Bitcoin with its sovereignty, secular tailwinds, and upside is an attractive option however, it has a long way ahead as to reach gold’s current market cap, the digital currency needs to rise 63x from its current levels.

[Also Read: Professional Money Managers Loading Up on Bitcoin Post Halving]

New banks are what matters more?

In the first quarter of 2020, central banks have been printing money relentlessly and slashed the rates to zero.

The lower rates affected the banks which eat into their interest margins as such various financial stocks are sitting at near YTD lows.

If we look at the traditional old banks, the likes of Goldman Sachs ($59 bln), Citigroup ($87 bln), and Western Union ($7.5 bln) are at their 3 to 5 years low while Wells Fargo at $95 bln market cap is at its 10 year low.

Even Warren Buffet has been selling his banks’ stocks including that of Goldman Sachs, JPMorgan Chase, U.S. Bancorp, Bank of New York Mellon, Wells Fargo, and Bank of America.

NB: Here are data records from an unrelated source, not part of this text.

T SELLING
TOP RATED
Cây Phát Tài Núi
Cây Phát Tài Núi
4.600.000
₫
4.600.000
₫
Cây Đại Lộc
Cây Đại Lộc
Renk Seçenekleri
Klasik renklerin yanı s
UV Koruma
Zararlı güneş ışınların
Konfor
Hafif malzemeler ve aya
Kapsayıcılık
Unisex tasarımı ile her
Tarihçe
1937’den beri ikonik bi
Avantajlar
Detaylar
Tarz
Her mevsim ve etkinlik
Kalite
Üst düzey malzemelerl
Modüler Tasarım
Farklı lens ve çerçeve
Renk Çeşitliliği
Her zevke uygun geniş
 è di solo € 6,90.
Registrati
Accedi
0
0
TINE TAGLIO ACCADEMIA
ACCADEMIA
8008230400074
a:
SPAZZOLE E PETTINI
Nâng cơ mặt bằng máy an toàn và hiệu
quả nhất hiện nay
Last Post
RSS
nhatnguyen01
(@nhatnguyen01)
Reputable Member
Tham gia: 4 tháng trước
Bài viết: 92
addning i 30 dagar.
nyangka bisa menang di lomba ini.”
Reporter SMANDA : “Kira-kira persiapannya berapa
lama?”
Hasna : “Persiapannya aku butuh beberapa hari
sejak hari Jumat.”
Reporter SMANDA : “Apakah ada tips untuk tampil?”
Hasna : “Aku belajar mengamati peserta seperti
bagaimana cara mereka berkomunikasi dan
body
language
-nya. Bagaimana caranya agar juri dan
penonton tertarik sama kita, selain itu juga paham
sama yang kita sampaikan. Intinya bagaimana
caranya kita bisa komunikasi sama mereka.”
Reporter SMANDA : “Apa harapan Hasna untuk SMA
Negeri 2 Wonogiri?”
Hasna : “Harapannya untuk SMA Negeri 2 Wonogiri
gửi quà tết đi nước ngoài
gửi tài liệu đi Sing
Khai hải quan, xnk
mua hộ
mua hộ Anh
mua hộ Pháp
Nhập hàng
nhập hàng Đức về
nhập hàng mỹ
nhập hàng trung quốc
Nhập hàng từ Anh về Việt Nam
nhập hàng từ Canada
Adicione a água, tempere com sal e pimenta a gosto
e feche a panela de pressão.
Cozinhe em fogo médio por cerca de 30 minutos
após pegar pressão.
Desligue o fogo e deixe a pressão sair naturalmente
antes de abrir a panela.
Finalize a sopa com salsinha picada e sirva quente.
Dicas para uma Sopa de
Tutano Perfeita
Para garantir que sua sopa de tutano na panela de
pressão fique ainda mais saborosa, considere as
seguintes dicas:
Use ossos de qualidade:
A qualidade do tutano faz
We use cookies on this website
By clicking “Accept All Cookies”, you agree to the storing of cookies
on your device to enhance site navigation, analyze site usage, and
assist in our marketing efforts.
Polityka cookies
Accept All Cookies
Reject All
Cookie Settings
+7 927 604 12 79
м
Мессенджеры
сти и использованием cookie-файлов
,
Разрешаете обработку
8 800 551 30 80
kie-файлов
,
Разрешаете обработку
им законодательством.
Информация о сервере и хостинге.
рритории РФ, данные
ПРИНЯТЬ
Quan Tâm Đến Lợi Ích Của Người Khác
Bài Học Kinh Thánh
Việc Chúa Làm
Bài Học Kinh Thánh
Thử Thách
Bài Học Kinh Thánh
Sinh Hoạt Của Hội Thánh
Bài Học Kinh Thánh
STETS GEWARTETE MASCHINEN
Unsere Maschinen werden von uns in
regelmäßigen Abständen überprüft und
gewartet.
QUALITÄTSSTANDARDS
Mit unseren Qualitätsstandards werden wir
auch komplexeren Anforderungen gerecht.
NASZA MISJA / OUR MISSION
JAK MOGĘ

Bitcoin meanwhile with a market cap of $170 bln is up 25% YTD but still down 54% from its ATH in 2017.

“Maybe banks make the old economy worse, and FinTech (including digital assets) makes it better?” said Jeff Dorman, CIO at Arca.

But not just bitcoin, new finance companies like Paypal, Stripe, Square, and even stablecoins are making new highs or are near their peaks. As analyst and investor Howard Lindzon said,

“People say markets can’t move higher without the financials (banks) but maybe the new ‘banks’ are what matter more.”